Activity: Copy exactly the lines from the one containing "left eye: (878, 759)" through the last line of the records, both included, and nothing more.

[People photos with keypoints]
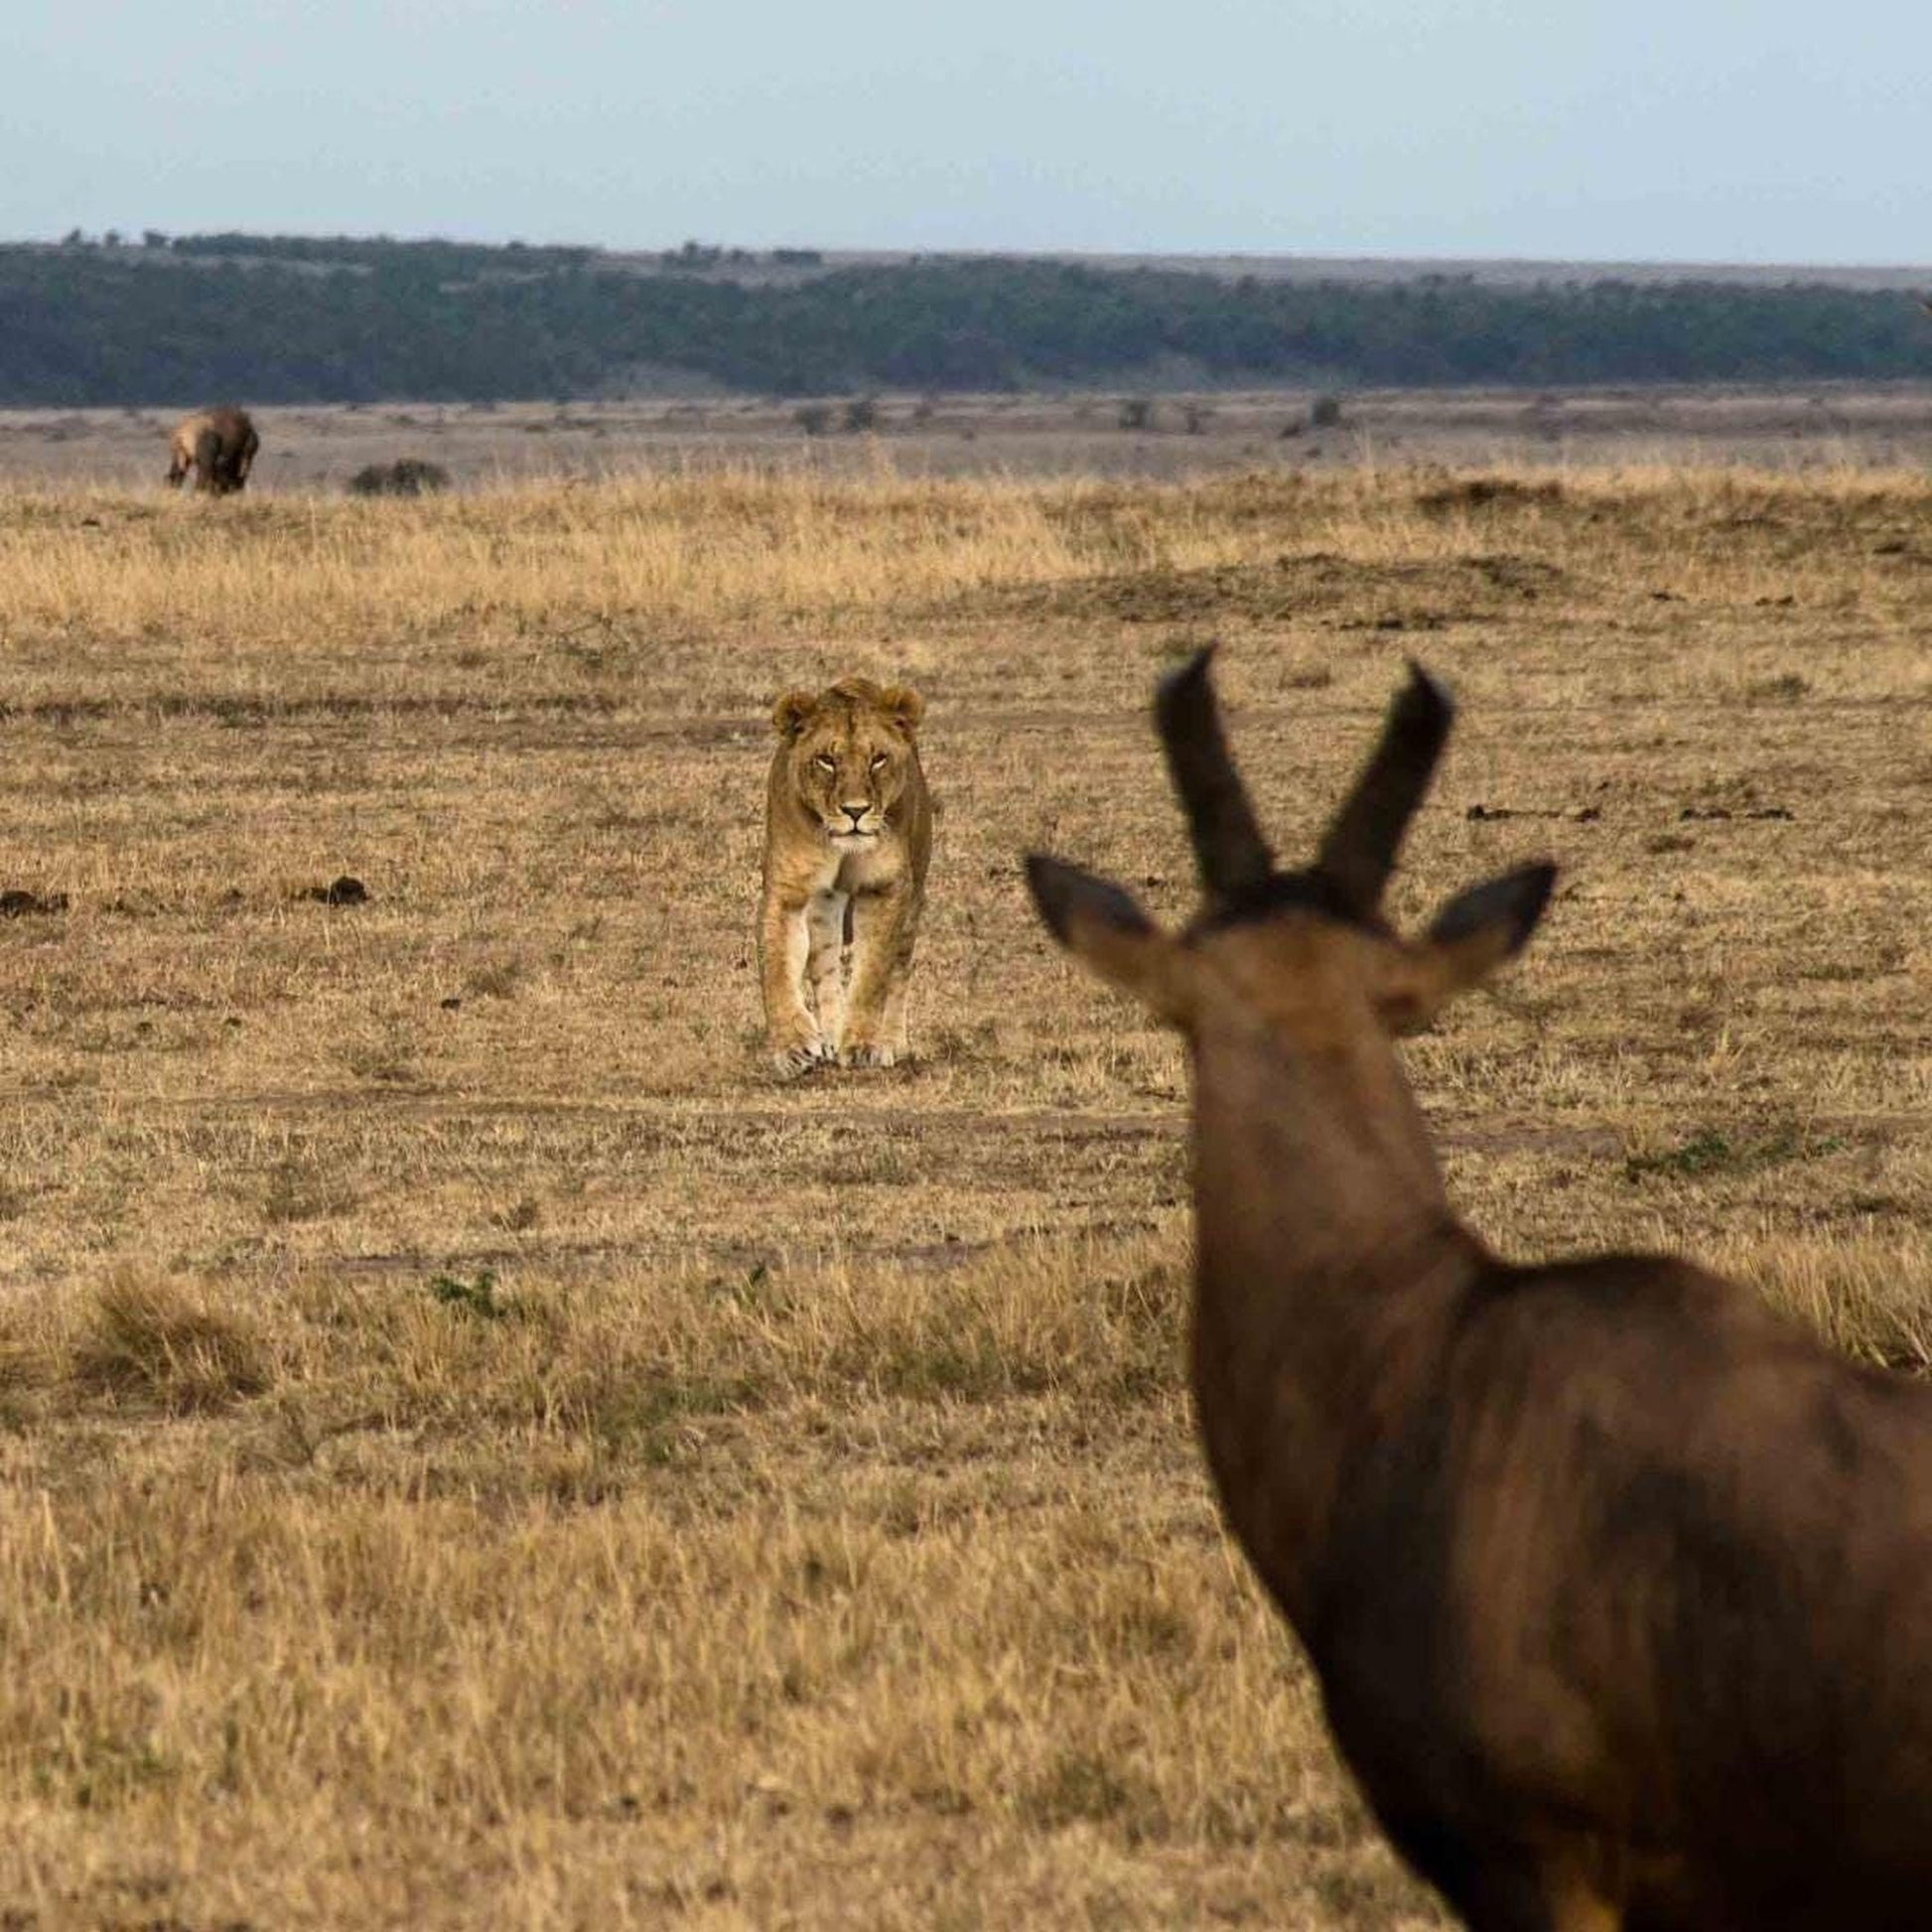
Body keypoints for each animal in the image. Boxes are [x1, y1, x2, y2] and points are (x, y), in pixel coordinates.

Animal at [759, 677, 933, 1076]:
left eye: (878, 759)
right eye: (827, 760)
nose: (856, 811)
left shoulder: (886, 889)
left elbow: (872, 974)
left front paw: (864, 1046)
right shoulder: (787, 891)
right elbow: (777, 968)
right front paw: (793, 1047)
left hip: (914, 899)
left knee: (900, 969)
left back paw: (891, 1042)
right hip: (823, 908)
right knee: (825, 969)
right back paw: (831, 1035)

Reply to the task:
left eye: (878, 759)
right eye: (827, 760)
nose: (856, 811)
left shoulder: (886, 889)
left elbow: (872, 974)
left front paw: (864, 1046)
right shoulder: (787, 891)
right elbow: (777, 968)
right front paw: (793, 1047)
left hip: (914, 899)
left knee: (900, 969)
left back paw: (891, 1042)
right hip: (823, 908)
right knee: (825, 969)
right back paw: (831, 1035)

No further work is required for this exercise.